OPDRACHTDOEL:
Schrijf uit het tekstfragment over de klacht het gedeelte van "Voor de beoordeling" tot en met "te zullen aanschrijven." letterlijk over.

++++ TEKSTFRAGMENT

Voor de beoordeling van de klacht wordt, gelet op de stukken en hetgeen ter zitting is verklaard, van de volgende vaststaande feiten uitgegaan:

2.1      Klaagster was met haar ex-partner overeengekomen dat hij een bijdrage in de kosten van verzorging en opvoeding van de minderjarige zoon van partijen zou betalen, indien en nadat door een advocaat een daartoe strekkende berekening zou zijn gemaakt. Klaagster heeft zich vervolgens in februari 2013 tot verweerder gewend met het verzoek een alimentatieberekening betreffende de kosten van verzorging en opvoeding van haar minderjarige zoon te maken. Verweerder heeft per e-mail dd. 13 april 2013 om gegevens verzocht en aangegeven op basis daarvan een berekening te zullen maken en de wederpartij te zullen aanschrijven.

++++++++
++++ GEGEVENSFRAGMENTEN

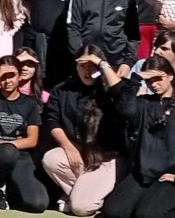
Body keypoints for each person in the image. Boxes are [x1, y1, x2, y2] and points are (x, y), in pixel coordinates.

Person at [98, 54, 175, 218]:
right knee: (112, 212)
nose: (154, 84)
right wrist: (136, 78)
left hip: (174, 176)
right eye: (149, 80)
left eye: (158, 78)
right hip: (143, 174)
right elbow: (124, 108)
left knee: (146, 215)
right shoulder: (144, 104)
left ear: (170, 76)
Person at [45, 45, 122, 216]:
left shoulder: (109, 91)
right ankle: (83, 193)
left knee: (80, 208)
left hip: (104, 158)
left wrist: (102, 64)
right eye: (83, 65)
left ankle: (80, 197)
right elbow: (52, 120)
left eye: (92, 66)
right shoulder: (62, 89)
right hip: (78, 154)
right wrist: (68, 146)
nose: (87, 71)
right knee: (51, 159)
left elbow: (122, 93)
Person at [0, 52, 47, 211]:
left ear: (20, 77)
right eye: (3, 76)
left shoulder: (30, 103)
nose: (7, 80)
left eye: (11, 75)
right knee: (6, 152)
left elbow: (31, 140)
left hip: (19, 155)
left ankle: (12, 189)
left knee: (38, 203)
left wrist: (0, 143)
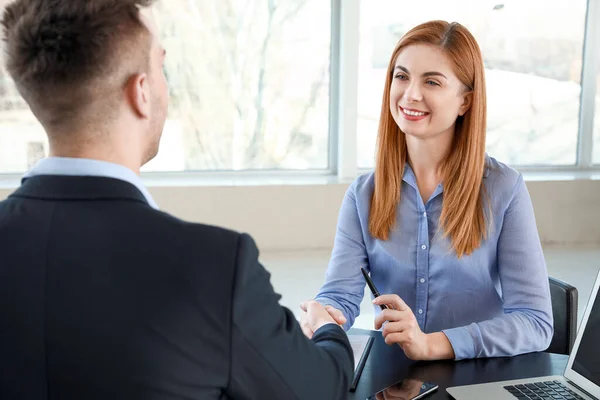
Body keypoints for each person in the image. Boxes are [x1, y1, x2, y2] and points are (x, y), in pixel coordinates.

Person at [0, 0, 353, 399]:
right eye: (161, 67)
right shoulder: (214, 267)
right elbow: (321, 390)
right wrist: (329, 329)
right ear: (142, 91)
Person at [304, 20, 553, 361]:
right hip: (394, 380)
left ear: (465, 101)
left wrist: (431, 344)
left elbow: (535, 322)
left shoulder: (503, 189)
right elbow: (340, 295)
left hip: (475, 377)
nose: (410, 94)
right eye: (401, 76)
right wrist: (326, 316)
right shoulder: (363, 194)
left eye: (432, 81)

++++++++
++++ GEGEVENSFRAGMENTEN

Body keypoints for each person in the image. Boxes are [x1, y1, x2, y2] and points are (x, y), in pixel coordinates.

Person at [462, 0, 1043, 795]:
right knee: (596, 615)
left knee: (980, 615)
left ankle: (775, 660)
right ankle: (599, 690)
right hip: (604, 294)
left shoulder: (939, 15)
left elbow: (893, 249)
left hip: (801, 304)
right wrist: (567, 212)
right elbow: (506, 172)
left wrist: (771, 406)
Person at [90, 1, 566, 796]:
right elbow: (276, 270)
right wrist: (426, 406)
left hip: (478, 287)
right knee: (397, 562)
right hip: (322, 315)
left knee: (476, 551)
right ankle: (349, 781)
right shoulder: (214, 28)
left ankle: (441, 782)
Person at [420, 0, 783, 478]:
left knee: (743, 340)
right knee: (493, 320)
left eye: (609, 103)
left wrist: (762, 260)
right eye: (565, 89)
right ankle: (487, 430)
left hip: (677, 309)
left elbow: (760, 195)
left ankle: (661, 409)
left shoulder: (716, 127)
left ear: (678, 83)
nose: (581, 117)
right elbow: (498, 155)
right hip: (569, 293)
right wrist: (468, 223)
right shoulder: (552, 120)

++++++++

ANTWOORDRUIMTE:
Voor de beoordeling van de klacht wordt, gelet op de stukken en hetgeen ter zitting is verklaard, van de volgende vaststaande feiten uitgegaan:

2.1      Klaagster was met haar ex-partner overeengekomen dat hij een bijdrage in de kosten van verzorging en opvoeding van de minderjarige zoon van partijen zou betalen, indien en nadat door een advocaat een daartoe strekkende berekening zou zijn gemaakt. Klaagster heeft zich vervolgens in februari 2013 tot verweerder gewend met het verzoek een alimentatieberekening betreffende de kosten van verzorging en opvoeding van haar minderjarige zoon te maken. Verweerder heeft per e-mail dd. 13 april 2013 om gegevens verzocht en aangegeven op basis daarvan een berekening te zullen maken en de wederpartij te zullen aanschrijven.